The next step of the analysis is to check the balance of males vs. females in **insurance.csv**. Female and male patients are fairly distributed. Similar to above, it is important to check that this dataset is representative of a broader population of individuals.

In [80]:
# Calculating the average charges in smoker and non smoker users:
total_smoker_charges = 0
num_smokers = 0

total_no_smoker_charges = 0
num_no_smokers = 0

with open('insurance.csv', newline='') as insurance_dataset:
    dict_reader = csv.DictReader(insurance_dataset)
    for row in dict_reader:
        if row['smoker'] == 'yes':
            total_smoker_charges += float(row['charges'])
            num_smokers+= 1
        else: total_no_smoker_charges += float(row['charges'])
        num_no_smokers+= 1
    
            
    average_smoker_charges = total_smoker_charges / num_smokers
    print(f'Average charges for smokers: {average_smoker_charges:.2f}')
    
    average_no_smoker_charges = total_no_smoker_charges / num_no_smokers
    print(f'Average charges for non smokers: {average_no_smoker_charges:.2f}')

Average charges for smokers: 32050.23
Average charges for non smokers: 6707.07


As stated above, the average charges for smokers are pretty higher rather than for non smoker patients.
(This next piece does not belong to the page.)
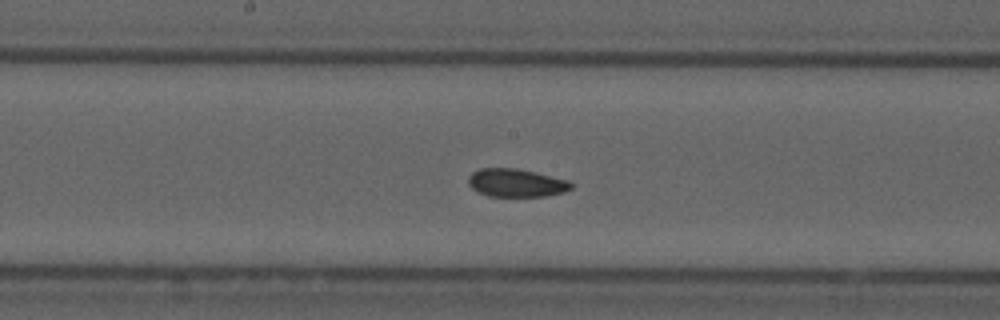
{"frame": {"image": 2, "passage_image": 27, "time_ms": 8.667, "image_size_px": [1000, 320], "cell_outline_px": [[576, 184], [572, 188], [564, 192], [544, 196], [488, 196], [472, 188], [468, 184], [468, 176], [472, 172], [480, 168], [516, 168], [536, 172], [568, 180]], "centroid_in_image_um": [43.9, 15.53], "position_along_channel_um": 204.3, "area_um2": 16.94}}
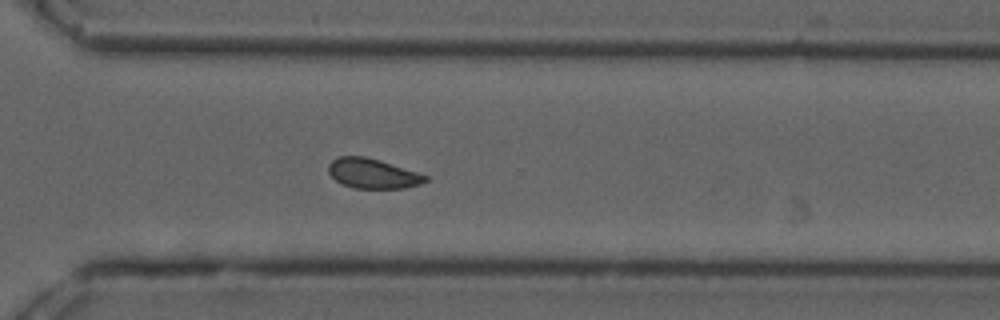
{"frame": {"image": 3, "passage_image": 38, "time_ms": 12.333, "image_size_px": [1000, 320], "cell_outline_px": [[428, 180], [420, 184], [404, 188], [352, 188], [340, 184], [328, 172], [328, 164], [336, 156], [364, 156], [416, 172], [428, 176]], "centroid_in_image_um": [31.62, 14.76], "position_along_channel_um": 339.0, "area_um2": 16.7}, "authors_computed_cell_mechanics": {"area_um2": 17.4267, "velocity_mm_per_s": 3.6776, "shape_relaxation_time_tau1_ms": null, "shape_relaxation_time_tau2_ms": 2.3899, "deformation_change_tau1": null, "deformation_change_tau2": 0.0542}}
This is useful to confirm that the smoking attribute strongly contribute to increase the insurance charges.

In [81]:
# Count of each area recorded:
totalcount_region = len(region)

southwest_count = region.count('southwest')
print('The count of SouthWest regions recorded are ' + str(southwest_count) + ', that represents ' + str(round((southwest_count/totalcount_region)*100, 2)) +"%"+ ' out of the total.')

northwest_count = region.count('northwest')
print('The count of NorthWest regions recorded are ' + str(northwest_count) + ', that represents ' + str(round((northwest_count/totalcount_region)*100, 2)) +"%"+ ' out of the total.')
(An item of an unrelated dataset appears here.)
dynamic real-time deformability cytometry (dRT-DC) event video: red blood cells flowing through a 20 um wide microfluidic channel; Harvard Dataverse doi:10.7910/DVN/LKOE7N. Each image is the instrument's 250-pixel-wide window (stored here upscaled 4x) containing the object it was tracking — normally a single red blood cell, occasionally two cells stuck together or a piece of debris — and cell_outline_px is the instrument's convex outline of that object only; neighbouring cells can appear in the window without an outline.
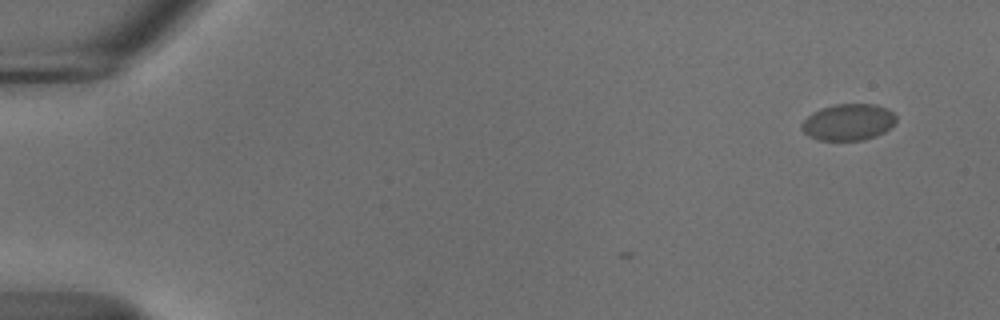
{"species": "common noctule bat (a hibernating species)", "species_latin": "Nyctalus noctula", "temperature_condition": "cold", "stored_images_in_passage": 5, "camera_frame_rate_fps": 3000, "um_per_image_px": 0.085, "animal": {"sex": "male", "body_mass_g": 18.8}, "frame": {"image": 1, "passage_image": 5, "time_ms": 1.333, "image_size_px": [1000, 320], "cell_outline_px": [[896, 120], [884, 132], [876, 136], [864, 140], [820, 140], [808, 136], [800, 128], [800, 124], [812, 112], [820, 108], [836, 104], [876, 104], [888, 108], [896, 116]], "centroid_in_image_um": [72.08, 10.37], "position_along_channel_um": 12.9, "area_um2": 20.17}}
southeast_count = region.count('southeast')
print('The count of SouthEast regions recorded are ' + str(southeast_count) + ', that represents ' + str(round((southeast_count/totalcount_region)*100, 2)) +"%"+ ' out of the total.')

northeast_count = region.count('northeast')
print('The count of NorthEast regions recorded are ' + str(northeast_count) + ', that represents ' + str(round((northeast_count/totalcount_region)*100, 2)) +"%"+ ' out of the total.')


The count of SouthWest regions recorded are 325, that represents 24.29% out of the total.
The count of NorthWest regions recorded are 325, that represents 24.29% out of the total.
The count of SouthEast regions recorded are 364, that represents 27.2% out of the total.
The count of NorthEast regions recorded are 324, that represents 24.22% out of the total.


In [82]:
# Importing all lists to a new zipped dictionary. The main key will be the id number that represents each record with all patients information:

id = []
for i in range(len(ages)):
    id.append(i+1)

dictionary_dataset = {}
for i in range(len(id)):
    dictionary_dataset[i] = {'Age':ages[i], 'Sex':sex[i], 'BMI':bmi[i], 'Children':children[i], 'Smoker':smoker[i], 'Region':region[i], 'Charges':charges[i]}
print(dictionary_dataset)

{0: {'Age': '19', 'Sex': 'female', 'BMI': '27.9', 'Children': '0', 'Smoker': 'yes', 'Region': 'southwest', 'Charges': '16884.924'}, 1: {'Age': '18', 'Sex': 'male', 'BMI': '33.77', 'Children': '1', 'Smoker': 'no', 'Region': 'southeast', 'Charges': '1725.5523'}, 2: {'Age': '28', 'Sex': 'male', 'BMI': '33', 'Children': '3', 'Smoker': 'no', 'Region': 'southeast', 'Charges': '4449.462'}, 3: {'Age': '33', 'Sex': 'male', 'BMI': '22.705', 'Children': '0', 'Smoker': 'no', 'Region': 'northwest', 'Charges': '21984.47061'}, 4: {'Age': '32', 'Sex': 'male', 'BMI': '28.88', 'Children': '0', 'Smoker': 'no', 'Region': 'northwest', 'Charges': '3866.8552'}, 5: {'Age': '31', 'Sex': 'female', 'BMI': '25.74', 'Children': '0', 'Smoker': 'no', 'Region': 'southeast', 'Charges': '3756.6216'}, 6: {'Age': '46', 'Sex': 'female', 'BMI': '33.44', 'Children': '1', 'Smoker': 'no', 'Region': 'southeast', 'Charges': '8240.5896'}, 7: {'Age': '37', 'Sex': 'female', 'BMI': '27.74', 'Children': '3', 'Smoker': 'no', 'Region'

All patient data is now neatly organized in a dictionary. This is convenient for further analysis if a decision is made to continue making investigations for the attributes in **insurance.csv**.